Thursday, May 10, 2007

Homemade Asparagus Soup



I got this recipe from VideoJug but I did some minor adjustments by changing 2 ingredients to suit with what I have in the fridge. :)

This recipe has a lot of steps, so its better you make the asparagus stock the night before. Just keep in the fridge.

Serves: 2

1 bunch of fresh green asparagus
1 large onion
2 cups of chicken stock, or water, for the vegetarians
100 g milk
a big blob of butter
salt and pepper to taste

Prepare the asparagus
Rinse the asparagus. Break the tips off at their natural point and set aside to use later.
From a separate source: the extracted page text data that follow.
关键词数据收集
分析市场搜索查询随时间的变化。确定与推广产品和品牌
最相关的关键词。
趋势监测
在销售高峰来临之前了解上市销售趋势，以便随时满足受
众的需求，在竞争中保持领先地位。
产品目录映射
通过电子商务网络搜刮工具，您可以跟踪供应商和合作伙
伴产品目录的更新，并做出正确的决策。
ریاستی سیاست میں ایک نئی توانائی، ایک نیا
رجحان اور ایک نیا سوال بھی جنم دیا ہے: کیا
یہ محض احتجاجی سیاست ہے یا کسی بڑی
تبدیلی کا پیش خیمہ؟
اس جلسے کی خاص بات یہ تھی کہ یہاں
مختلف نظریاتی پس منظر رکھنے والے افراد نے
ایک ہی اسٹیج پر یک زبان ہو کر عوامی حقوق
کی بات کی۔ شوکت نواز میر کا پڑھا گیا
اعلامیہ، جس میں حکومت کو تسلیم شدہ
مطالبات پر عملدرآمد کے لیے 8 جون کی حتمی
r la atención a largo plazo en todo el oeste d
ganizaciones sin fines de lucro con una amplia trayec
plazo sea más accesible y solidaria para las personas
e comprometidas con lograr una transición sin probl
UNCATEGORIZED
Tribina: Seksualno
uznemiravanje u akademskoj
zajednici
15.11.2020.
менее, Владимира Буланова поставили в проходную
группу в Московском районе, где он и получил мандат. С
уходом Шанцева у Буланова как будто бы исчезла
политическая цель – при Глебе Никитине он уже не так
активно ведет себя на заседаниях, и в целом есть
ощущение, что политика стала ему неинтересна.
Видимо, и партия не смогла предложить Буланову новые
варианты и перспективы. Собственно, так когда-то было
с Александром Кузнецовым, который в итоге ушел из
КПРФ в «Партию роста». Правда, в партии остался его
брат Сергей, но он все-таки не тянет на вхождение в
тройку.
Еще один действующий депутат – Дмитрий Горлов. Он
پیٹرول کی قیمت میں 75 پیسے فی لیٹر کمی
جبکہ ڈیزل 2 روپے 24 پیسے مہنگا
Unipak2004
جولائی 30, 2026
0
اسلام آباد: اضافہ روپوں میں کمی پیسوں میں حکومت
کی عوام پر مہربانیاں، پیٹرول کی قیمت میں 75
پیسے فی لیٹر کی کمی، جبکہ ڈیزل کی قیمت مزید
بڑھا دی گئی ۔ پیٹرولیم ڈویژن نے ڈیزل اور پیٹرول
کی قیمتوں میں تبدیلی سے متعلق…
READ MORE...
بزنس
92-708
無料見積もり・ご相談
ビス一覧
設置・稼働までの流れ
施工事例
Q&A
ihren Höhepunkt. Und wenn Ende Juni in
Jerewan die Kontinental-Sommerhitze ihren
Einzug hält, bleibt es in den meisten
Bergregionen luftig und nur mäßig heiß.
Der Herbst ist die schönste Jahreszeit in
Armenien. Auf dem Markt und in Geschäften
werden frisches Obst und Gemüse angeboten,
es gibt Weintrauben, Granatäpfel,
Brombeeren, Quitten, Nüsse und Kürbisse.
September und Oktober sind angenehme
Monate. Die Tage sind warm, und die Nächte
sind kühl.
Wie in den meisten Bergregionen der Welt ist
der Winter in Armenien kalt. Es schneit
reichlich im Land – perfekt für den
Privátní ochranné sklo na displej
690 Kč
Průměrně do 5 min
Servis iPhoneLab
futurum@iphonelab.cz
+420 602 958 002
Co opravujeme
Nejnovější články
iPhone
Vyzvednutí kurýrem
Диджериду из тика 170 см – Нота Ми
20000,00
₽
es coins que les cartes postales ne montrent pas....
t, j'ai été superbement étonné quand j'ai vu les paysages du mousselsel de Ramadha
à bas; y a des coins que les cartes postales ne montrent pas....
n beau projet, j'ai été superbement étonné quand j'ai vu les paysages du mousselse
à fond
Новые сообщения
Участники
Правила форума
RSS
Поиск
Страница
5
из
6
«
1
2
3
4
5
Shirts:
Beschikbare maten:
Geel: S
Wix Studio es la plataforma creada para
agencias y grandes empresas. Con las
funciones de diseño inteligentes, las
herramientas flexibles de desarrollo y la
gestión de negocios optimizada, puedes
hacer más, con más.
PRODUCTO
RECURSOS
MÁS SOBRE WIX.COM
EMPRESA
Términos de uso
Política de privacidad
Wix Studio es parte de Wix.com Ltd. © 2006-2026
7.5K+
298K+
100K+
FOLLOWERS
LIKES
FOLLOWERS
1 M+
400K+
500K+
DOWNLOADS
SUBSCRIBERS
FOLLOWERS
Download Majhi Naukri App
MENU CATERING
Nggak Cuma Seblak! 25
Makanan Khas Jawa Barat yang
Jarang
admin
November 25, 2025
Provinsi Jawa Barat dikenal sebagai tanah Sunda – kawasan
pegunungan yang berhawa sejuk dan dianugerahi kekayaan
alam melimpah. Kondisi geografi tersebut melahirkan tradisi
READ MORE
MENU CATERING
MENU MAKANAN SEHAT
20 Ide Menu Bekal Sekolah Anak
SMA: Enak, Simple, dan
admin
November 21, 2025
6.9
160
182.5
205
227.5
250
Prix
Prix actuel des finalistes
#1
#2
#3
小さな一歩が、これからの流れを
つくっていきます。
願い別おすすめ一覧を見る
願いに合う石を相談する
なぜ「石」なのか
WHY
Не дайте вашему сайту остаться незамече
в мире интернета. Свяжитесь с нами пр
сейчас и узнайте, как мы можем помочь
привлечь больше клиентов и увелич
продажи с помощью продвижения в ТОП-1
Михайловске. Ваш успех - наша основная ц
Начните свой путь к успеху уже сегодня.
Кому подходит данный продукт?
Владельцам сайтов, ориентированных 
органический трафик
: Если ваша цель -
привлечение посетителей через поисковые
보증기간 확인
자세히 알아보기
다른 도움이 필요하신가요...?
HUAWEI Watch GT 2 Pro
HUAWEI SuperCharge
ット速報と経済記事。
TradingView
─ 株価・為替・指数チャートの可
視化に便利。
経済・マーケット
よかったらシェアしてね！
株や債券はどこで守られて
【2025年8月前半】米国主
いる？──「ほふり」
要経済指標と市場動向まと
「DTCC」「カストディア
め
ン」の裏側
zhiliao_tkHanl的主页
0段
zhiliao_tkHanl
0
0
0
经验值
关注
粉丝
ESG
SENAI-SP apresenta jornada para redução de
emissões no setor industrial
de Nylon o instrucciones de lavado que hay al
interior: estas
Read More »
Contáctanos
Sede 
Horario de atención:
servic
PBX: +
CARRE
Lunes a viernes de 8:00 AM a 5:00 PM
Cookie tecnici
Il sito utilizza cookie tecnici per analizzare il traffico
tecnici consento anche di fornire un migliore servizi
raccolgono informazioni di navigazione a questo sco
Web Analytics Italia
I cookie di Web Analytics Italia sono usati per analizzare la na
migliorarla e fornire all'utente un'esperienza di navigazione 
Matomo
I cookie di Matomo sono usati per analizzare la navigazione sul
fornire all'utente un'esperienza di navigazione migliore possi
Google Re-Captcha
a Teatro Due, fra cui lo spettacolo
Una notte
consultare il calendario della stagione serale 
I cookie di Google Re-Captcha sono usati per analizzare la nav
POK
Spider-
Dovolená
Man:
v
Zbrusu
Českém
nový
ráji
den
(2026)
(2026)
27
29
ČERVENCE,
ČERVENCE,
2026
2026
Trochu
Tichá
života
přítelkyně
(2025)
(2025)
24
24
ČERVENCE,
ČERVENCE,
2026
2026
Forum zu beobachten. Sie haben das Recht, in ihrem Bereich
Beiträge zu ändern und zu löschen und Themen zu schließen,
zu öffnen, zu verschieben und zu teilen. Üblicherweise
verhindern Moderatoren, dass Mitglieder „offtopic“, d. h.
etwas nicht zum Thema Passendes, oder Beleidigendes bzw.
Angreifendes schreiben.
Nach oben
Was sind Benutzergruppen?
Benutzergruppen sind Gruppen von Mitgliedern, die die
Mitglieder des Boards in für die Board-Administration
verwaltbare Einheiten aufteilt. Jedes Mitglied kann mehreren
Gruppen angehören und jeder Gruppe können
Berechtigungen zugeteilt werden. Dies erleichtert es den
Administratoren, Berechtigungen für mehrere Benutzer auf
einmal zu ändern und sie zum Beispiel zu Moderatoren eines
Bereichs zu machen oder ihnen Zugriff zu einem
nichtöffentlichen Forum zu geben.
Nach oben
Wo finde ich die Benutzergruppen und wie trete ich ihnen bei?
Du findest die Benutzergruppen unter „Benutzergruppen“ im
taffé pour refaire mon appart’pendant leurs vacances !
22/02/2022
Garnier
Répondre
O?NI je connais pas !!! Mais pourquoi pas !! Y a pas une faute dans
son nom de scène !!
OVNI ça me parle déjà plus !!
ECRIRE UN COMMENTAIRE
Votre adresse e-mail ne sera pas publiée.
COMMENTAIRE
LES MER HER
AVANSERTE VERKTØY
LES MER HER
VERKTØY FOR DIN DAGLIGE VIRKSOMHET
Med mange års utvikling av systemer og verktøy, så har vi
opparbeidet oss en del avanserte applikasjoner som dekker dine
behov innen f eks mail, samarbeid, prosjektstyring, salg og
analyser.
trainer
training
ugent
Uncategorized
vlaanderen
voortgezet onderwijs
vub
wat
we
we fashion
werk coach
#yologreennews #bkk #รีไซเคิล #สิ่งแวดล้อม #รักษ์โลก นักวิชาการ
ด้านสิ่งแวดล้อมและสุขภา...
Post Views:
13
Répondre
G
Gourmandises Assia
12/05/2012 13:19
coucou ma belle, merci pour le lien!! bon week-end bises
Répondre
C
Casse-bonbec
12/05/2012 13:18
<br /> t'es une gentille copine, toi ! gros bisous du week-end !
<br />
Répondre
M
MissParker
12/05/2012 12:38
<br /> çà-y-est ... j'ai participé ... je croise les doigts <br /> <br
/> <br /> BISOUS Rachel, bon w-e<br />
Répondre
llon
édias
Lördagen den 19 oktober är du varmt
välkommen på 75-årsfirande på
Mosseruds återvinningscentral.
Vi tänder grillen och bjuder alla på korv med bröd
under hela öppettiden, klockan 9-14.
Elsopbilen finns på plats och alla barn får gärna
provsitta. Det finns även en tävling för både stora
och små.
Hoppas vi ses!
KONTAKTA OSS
Keep the woody parts for the stock.

The Stock
Place the stalks into pan and cover with chicken stock or water. Place on medium heat and cover the pan with lid. Let it boil.

Prepare other ingredients
While waiting for the pan to boil, cut off the tips of the asparagus using the large knife and set them aside. Chop the remaining stalks into 1 and a half cm pieces. Take the onion and chop it into thin slices.

Back to the stock
After having brought the stock to a boil, turn down the heat and simmer for ten minutes. Drain the stock. Discard the woody bits.

Prepare the butter
Dry the pan with some kitchen towel and then add the butter to the pan. Melt it gently it over a low heat, stirring it with the wooden spoon to help it along. Once the butter has melted, add the chopped asparagus stalks and the onions and stir well. Turn up the heat and then allow it to stew for five minutes, stirring occasionally. After roughly five minutes, add the stock. Cover the pan with a lid and then bring to the boil. When boiling, turn the heat down to a simmer. Allow the asparagus to cook until soft.

Blend the contents
Before blending, allow the mixture to cool for one minute. Next, carefully spoon the mixture into the electric blender. Blend it until it becomes a lovely velvety texture. Remove the blender lid and test to see if it has reached the desired consistency.

Add asparagus tips and cream
Return the soup to the pan and add the asparagus tips. Using the wooden spoon, stir the soup, add the milk, and stir again. Season with salt and pepper and stir again. Place on a low heat and simmer gently for five minutes.

Serve
Place in the bowl and swirl some cream (optional) on top and serve with some nice crusty bread.